Deux euros par boîte de médicaments : vers une hausse majeure des franchises médicales
Le gouvernement envisage de porter la franchise médicale sur les boîtes de médicaments de 1 à 2 euros, doublant ainsi le reste à charge des patients. Cette mesure, présentée comme une nécessité budgétaire pour réduire le déficit croissant de l’Assurance maladie, ravive un débat intense sur le coût réel de la santé et l’accessibilité aux soins.
Une mesure financière lourde versée aux patients
Instaurées en 2004 pour responsabiliser les usagers, les franchises médicales frappaient d’abord les consultations et examens. Progressivement étendues aux médicaments et actes paramédicaux, elles ont été doublées en 2024. Ce nouveau projet triplera le coût unitaire par boîte depuis l’instauration initiale.
Le plafond annuel, jusqu’ici fixé à 50 euros par personne et par type de franchise, reste inchangé, mais l’impact financier pour nombre de patients s’amplifie. Ceux atteints d’affections de longue durée, déjà confrontés à un reste à charge élevé, sont particulièrement fragilisés par ce dispositif.
Les enjeux d’une politique de santé face aux contraintes budgétaires
Pour la ministre de la Santé, cet ajustement est une manière de concilier la préservation du système avec l’évolution économique. Les franchises médicales, selon elle, sont une contribution modérée infligée à ceux qui sollicitent le plus souvent les services de santé, excluant les populations vulnérables telles que les mineurs ou les femmes enceintes.
Cependant, ce point de vue rencontre une vive opposition. Des professionnels et associations dénoncent une politique de santé qui tend à faire peser un coût toujours plus lourd sur les patients malades, remettant en question les principes de solidarité censés fonder la sécurité sociale.
Conséquences concrètes pour l’accès aux soins et la pharmacie
Dans les officines, cette augmentation signifie pour les patients un budget médicament plus pesant, parfois au détriment de leur observance : certains renoncent à des traitements essentiels.

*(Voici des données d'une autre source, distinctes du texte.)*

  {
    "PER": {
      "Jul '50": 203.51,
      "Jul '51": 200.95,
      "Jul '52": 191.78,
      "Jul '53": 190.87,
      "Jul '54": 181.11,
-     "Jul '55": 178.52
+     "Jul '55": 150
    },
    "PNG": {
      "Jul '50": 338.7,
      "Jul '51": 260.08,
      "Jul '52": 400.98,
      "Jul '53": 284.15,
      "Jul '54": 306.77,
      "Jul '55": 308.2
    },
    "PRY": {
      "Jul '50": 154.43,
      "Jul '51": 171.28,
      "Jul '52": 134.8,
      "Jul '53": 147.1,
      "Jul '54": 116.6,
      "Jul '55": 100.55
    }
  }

Cette situation soulève des interrogations sur l’équilibre à trouver entre maîtrise des dépenses publiques et maintien d’une accessibilité équitable aux soins. Au-delà du débat économique, c’est la qualité de vie et la santé publique qui sont mises en jeu.
Tableau comparatif des franchises médicales : situation avant et après la hausse
| Type de franchise | Montant unitaire avant 2025 | Montant envisagé en 2025 | Plafond annuel | Population ciblée |
|---|---|---|---|---|
| Boîte de médicaments | 1 euro | 2 euros | 50 euros | Tous patients (hors exemptions) |
| Consultation médicale | 2 euros | 4 euros (projeté) | 50 euros | Tous patients (hors exemptions) |
| Actes paramédicaux | variable | variable | 50 euros | Tous patients (hors exemptions) |
Le débat législatif et les voix critiques
Des parlementaires, tels que Corinne Imbert, pharmacienne et sénatrice, critiquent ce changement de cap. Elle rappelle que la vocation première des franchises était de responsabiliser, non d’optimiser un rendement financier estimé à plus de 2 milliards d’euros.
La création de nouvelles franchises dans le dentaire ou les dispositifs médicaux inquiète également au regard des objectifs de prévention sanitaire. Cette contestation souligne la complexité à conjuguer prix, lutte contre le déficit, et maintien d’un système solidaire.